__Work to complete__.
1. In the passage on nitric oxide and neuroinflammation, what two ways does low NO inhibit autophagy? Answer in one to three sentences.
2. Please summarize the passage on nitric oxide and neuroinflammation in two sentences.
3. Write the next part of the passage on nitric oxide and neuroinflammation, starting after its closing quotation.

Low NO inhibits autophagy by lowering ATP levels, and also by causing the oxidation of the ATP powered proton pump. I think that low NO is the final common pathway between the brain fog of disorders characterized by neuroinflammation that what is called CLD. The presence of an infection is unnecessary for the neurological symptoms, neuroinflammation all by itself will do it.

The Lyme vaccine was abandoned because of problems with autoimmunity. Autoimmunity does cause neuroinflammation in rheumatic fever which causes neurological symptoms such as Sydenhamâs chorea. Other infections can cause neurological symptoms through autoimmunity. Toxoplasmosis is reported to. If those symptoms are mediated through autoimmunity, the continued presence of the organism is not necessary.

"Medicine is learned by the bedside and not in the class room. Let not your conception of manifestations of disease come from work heard in the lecture room or read from the book: see and then research, compare and control. But see first."

Entries taken from a collection:

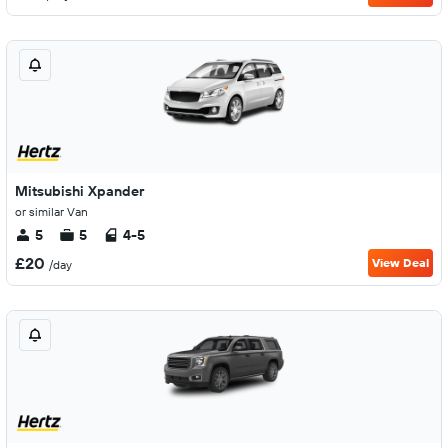
Mitsubishi Xpander
or similar Van
5
5
4-5
£20
View Deal
/day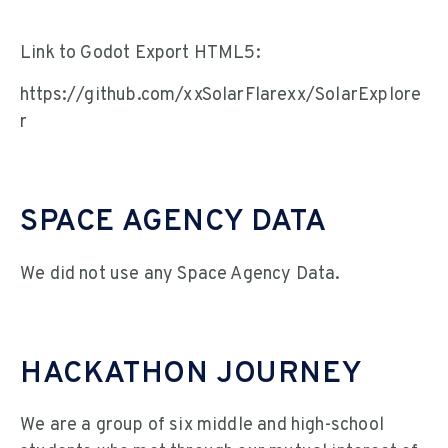
Link to Godot Export HTML5:
https://github.com/xxSolarFlarexx/SolarExplore
r
SPACE AGENCY DATA
We did not use any Space Agency Data.
HACKATHON JOURNEY
We are a group of six middle and high-school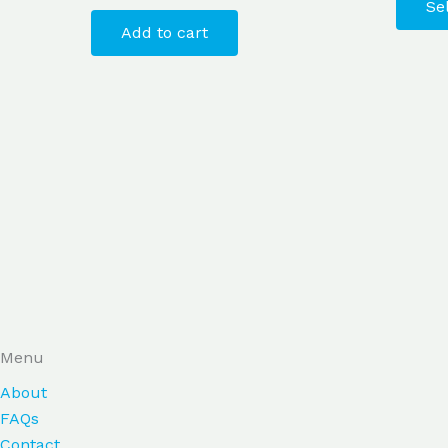
Se
Add to cart
Menu
About
FAQs
Contact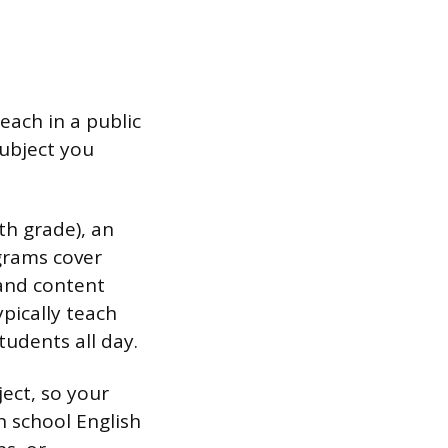
each in a public
subject you
th grade), an
grams cover
 and content
pically teach
tudents all day.
ject, so your
h school English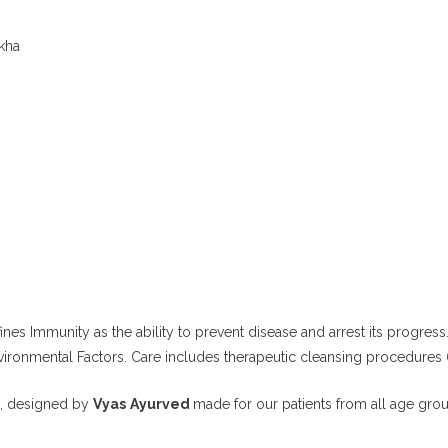
kha
 Immunity as the ability to prevent disease and arrest its progress
vironmental Factors.
Care includes therapeutic cleansing procedures
, designed by
Vyas
Ayurved
made
for our patients from all age gro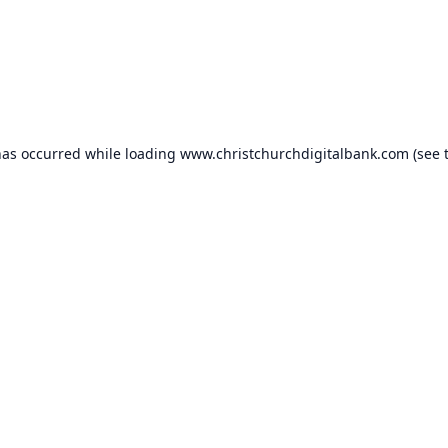
has occurred while loading
www.christchurchdigitalbank.com
(see 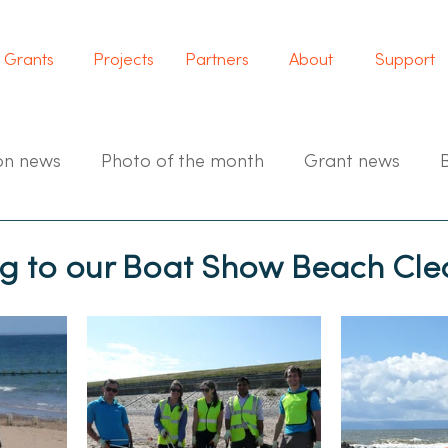
Grants
Projects
Partners
About
Support
on news
Photo of the month
Grant news
 to our Boat Show Beach Cle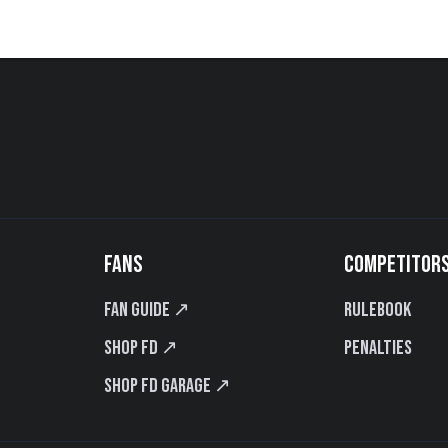
FANS
COMPETITOR
Fan Guide ↗
Rulebook
Shop FD ↗
Penalties
Shop FD Garage ↗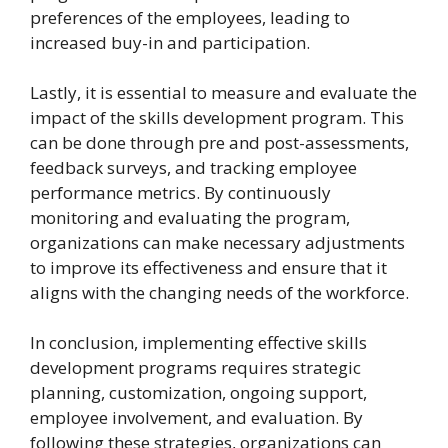
preferences of the employees, leading to
increased buy-in and participation.
Lastly, it is essential to measure and evaluate the
impact of the skills development program. This
can be done through pre and post-assessments,
feedback surveys, and tracking employee
performance metrics. By continuously
monitoring and evaluating the program,
organizations can make necessary adjustments
to improve its effectiveness and ensure that it
aligns with the changing needs of the workforce.
In conclusion, implementing effective skills
development programs requires strategic
planning, customization, ongoing support,
employee involvement, and evaluation. By
following these strategies, organizations can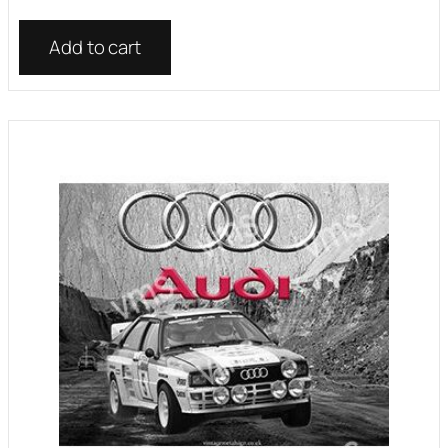
Add to cart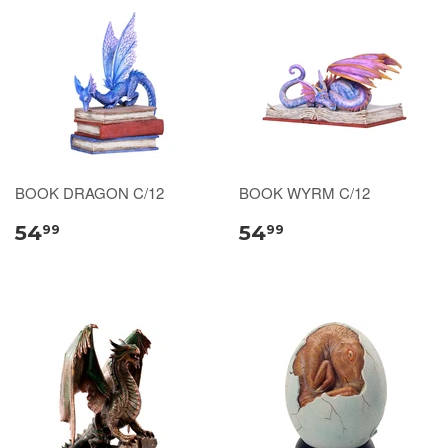
BOOK DRAGON C/12
BOOK WYRM C/12
54
54
99
99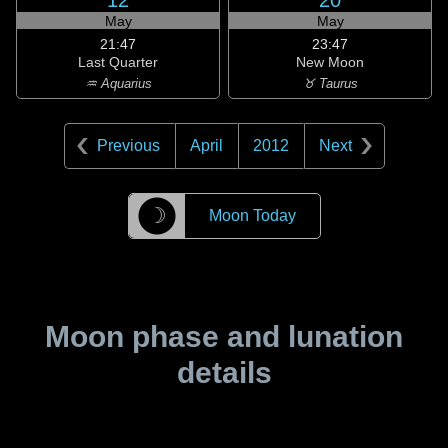
12
20
May
May
21:47
23:47
Last Quarter
New Moon
♒ Aquarius
♉ Taurus
Previous
April
2012
Next
☽
Moon Today
Moon phase and lunation
details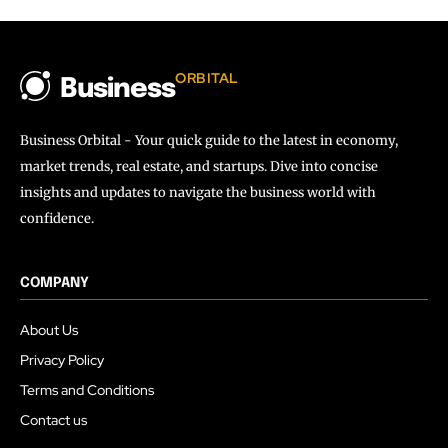
ORBITAL
Business
Business Orbital - Your quick guide to the latest in economy,
market trends, real estate, and startups. Dive into concise
insights and updates to navigate the business world with
confidence.
COMPANY
About Us
Privacy Policy
Terms and Conditions
Contact us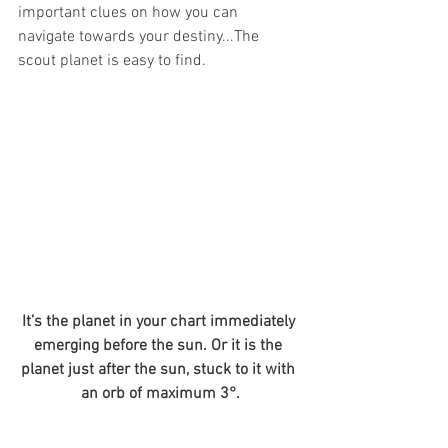
important clues on how you can 
navigate towards your destiny...The 
scout planet is easy to find.  
It’s the planet in your chart immediately 
emerging before the sun. Or it is the 
planet just after the sun, stuck to it with 
an orb of maximum 3°.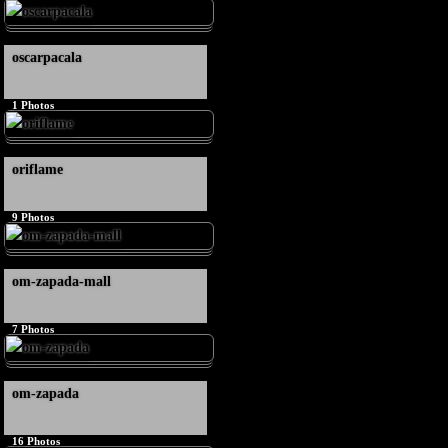
oscarpacala
1
Photos
oriflame
9
Photos
om-zapada-mall
7
Photos
om-zapada
16
Photos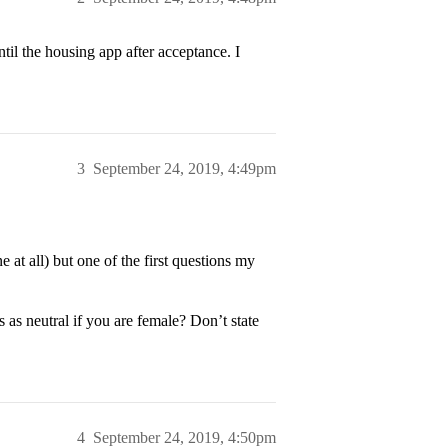
ntil the housing app after acceptance. I
3
September 24, 2019, 4:49pm
e at all) but one of the first questions my
s as neutral if you are female? Don’t state
4
September 24, 2019, 4:50pm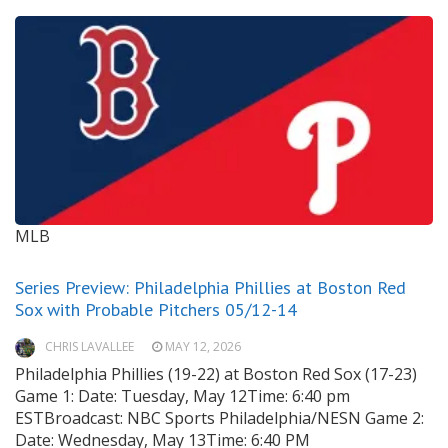
MLB
Series Preview: Philadelphia Phillies at Boston Red
Sox with Probable Pitchers 05/12-14
CHRIS LAVALLEE
MAY 12, 2026
Philadelphia Phillies (19-22) at Boston Red Sox (17-23)
Game 1: Date: Tuesday, May 12Time: 6:40 pm
ESTBroadcast: NBC Sports Philadelphia/NESN Game 2:
Date: Wednesday, May 13Time: 6:40 PM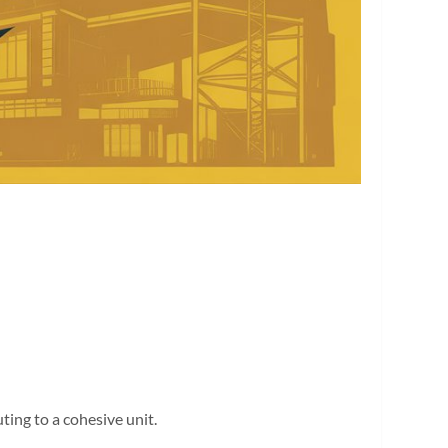
ting to a cohesive unit.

__Results in order__.
1. Low NO inhibits autophagy by lowering ATP levels. It also oxidizes the ATP-powered proton pump.

2. The writer thinks low NO inhibits autophagy by lowering ATP and oxidizing the ATP-powered proton pump, and sees it as the common pathway behind brain fog in neuroinflammatory disorders, where neuroinflammation alone can cause neurological symptoms without any infection. The writer adds that autoimmunity, the reason the Lyme vaccine was abandoned, can cause neurological symptoms, as in rheumatic fever, so the organism need not remain present if the symptoms are autoimmune.

3.
Ah yes, the patient rebuking the physicians with Sir Osler. So classic that it must be in a movie somewhere.

This is what we did. We saw first. We researched, we compared, we controlled. But we saw first.

Just because the answer isn't what you wanted it to be doesn't mean that you get to criticize us with Osler. He didn't say "research until you get the answer your patient asked for!"

Let me give you another scenario. One from my own training.

We had a patient with a long history of migraines who, once or twice a month, has what she calls a "complex migraine" which paralyzes here on one side of her body.
She consistently says that the only thing that improves her paralysis is IV narcotics, in high doses, every 4-6 hours, for 3-5 days. Then the paralysis resolves on its own.
When you see the patient, even though she says she can't move, her muscles have tone, and there is no physical finding, or test result that leans toward her having any sort of a paralysis. Now medicine says there is no organic cause of this syndrome.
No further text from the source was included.